(Beginning of Data)

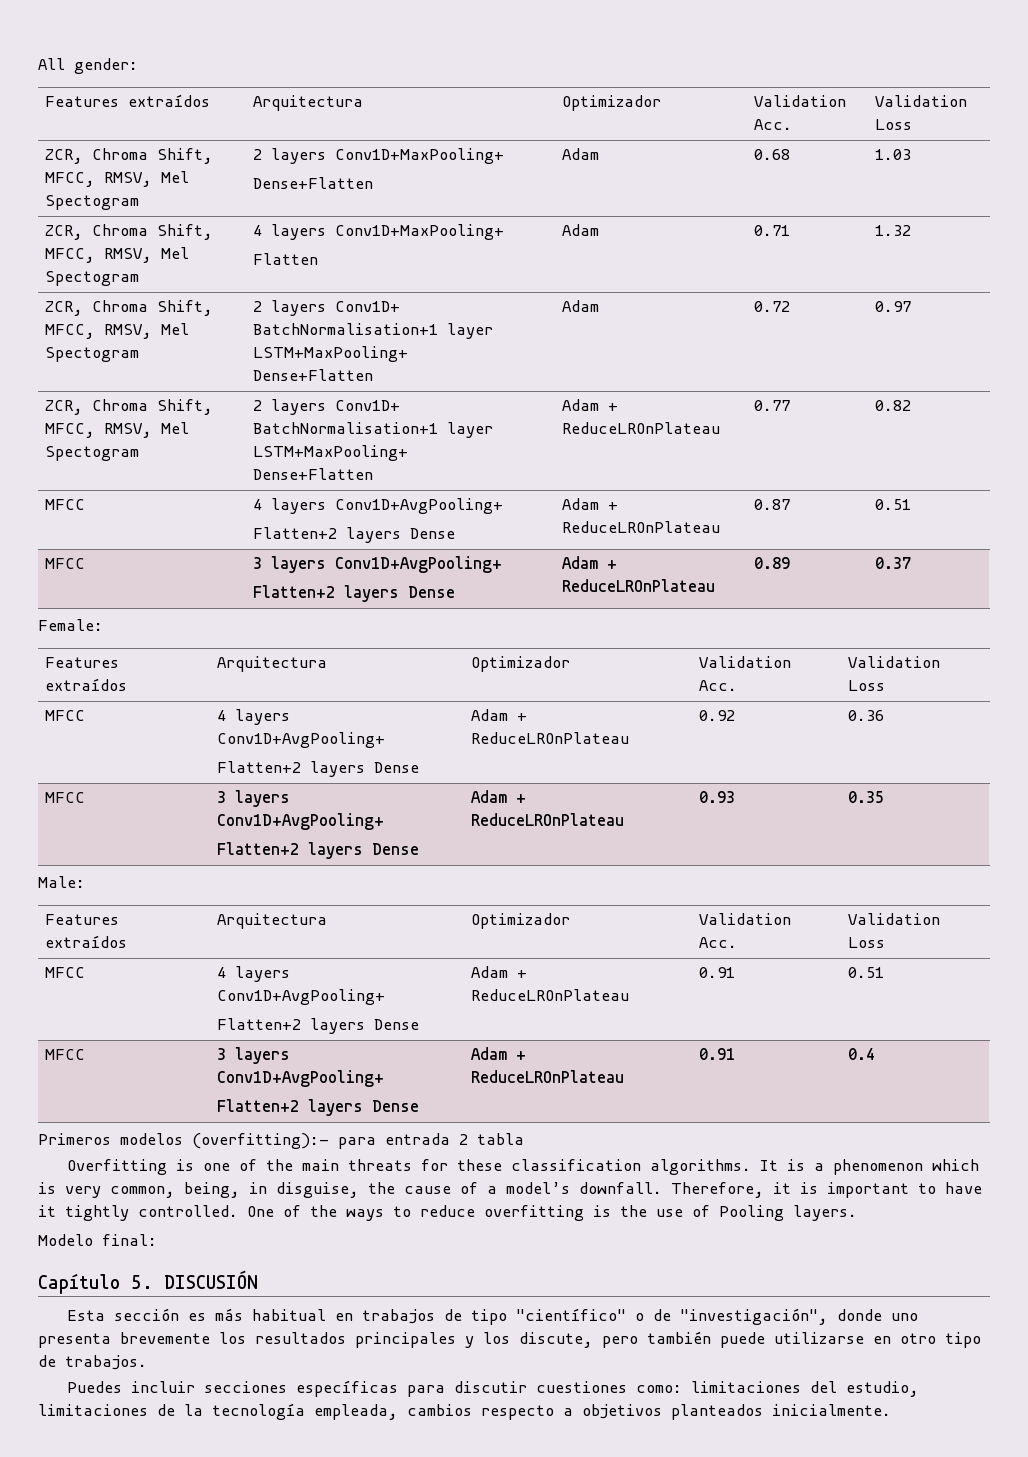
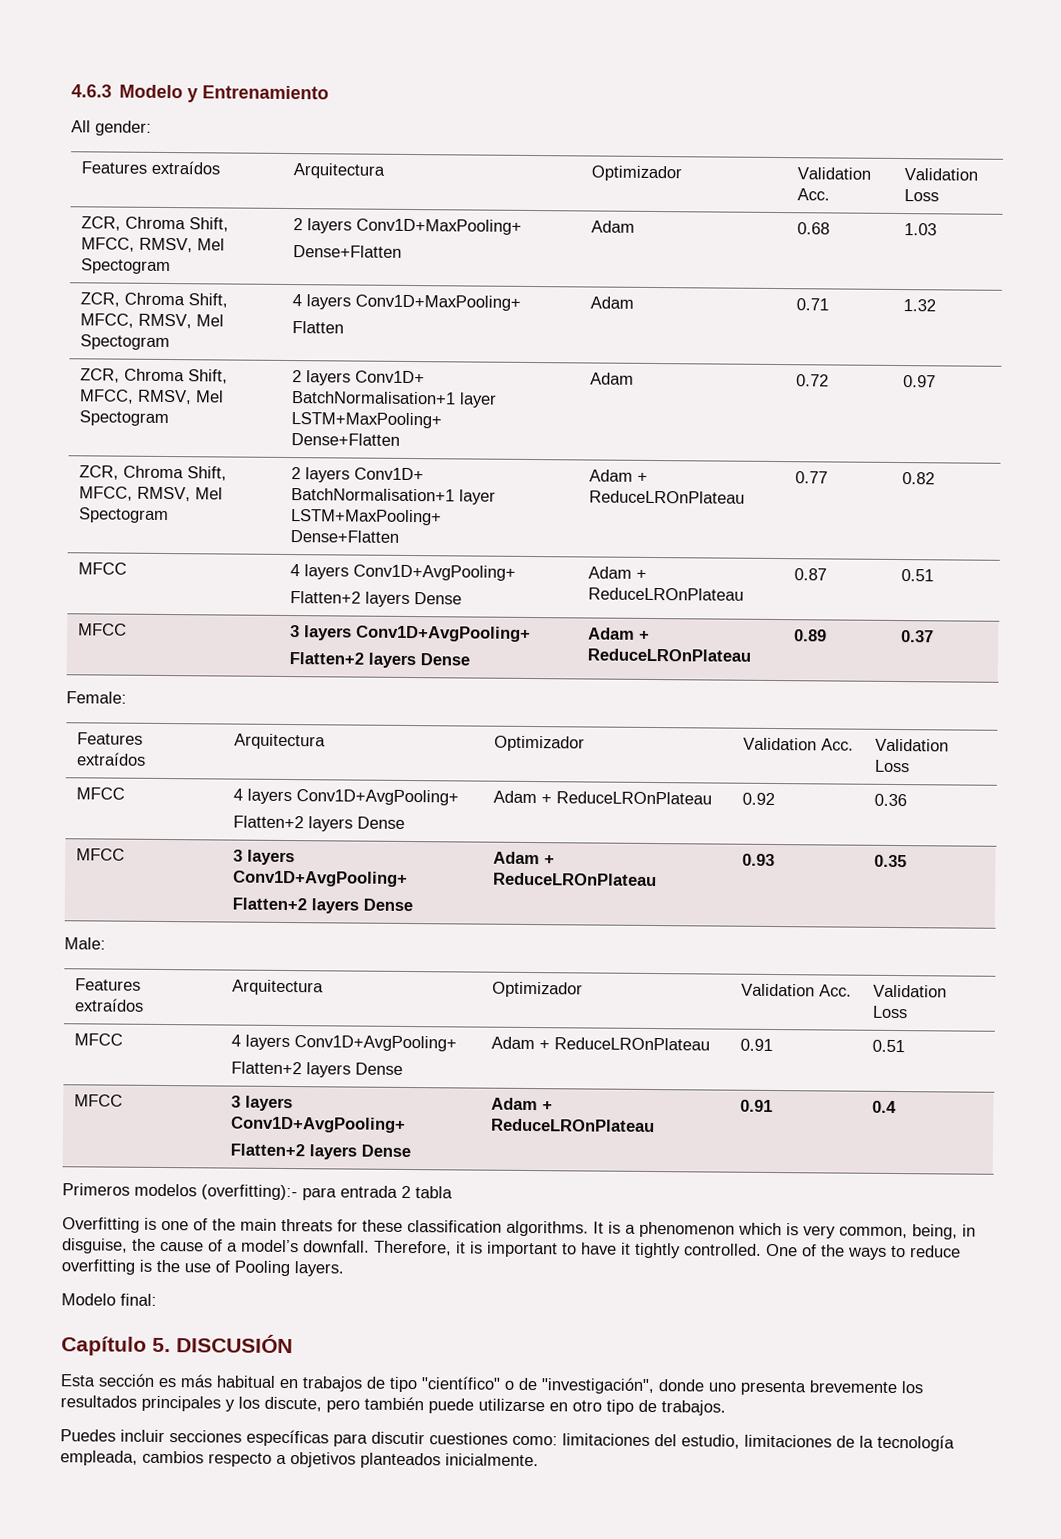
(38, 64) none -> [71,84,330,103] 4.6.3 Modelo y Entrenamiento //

(End of Data)
(Beginning of Data)

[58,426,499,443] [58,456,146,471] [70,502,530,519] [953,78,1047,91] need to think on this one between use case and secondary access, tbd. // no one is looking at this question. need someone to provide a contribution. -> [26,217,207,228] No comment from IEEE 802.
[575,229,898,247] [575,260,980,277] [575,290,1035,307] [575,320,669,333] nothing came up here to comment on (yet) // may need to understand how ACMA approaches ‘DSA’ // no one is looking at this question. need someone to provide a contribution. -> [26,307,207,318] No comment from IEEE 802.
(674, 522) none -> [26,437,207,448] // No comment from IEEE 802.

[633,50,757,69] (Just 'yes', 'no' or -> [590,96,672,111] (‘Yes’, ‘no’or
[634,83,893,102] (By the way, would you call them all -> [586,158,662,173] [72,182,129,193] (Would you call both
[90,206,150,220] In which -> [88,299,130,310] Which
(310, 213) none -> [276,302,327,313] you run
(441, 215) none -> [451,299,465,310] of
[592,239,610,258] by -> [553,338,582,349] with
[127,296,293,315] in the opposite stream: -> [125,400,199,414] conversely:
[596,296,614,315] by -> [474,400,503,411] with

(End of Data)

Exercise description:
Return exactly the lines above from the line that has "[634,83,893,102] (By the" through the line that has "[596,296,614,315] by ->", inclusive, and nothing else.

Exercise answer:
[634,83,893,102] (By the way, would you call them all -> [586,158,662,173] [72,182,129,193] (Would you call both
[90,206,150,220] In which -> [88,299,130,310] Which
(310, 213) none -> [276,302,327,313] you run
(441, 215) none -> [451,299,465,310] of
[592,239,610,258] by -> [553,338,582,349] with
[127,296,293,315] in the opposite stream: -> [125,400,199,414] conversely:
[596,296,614,315] by -> [474,400,503,411] with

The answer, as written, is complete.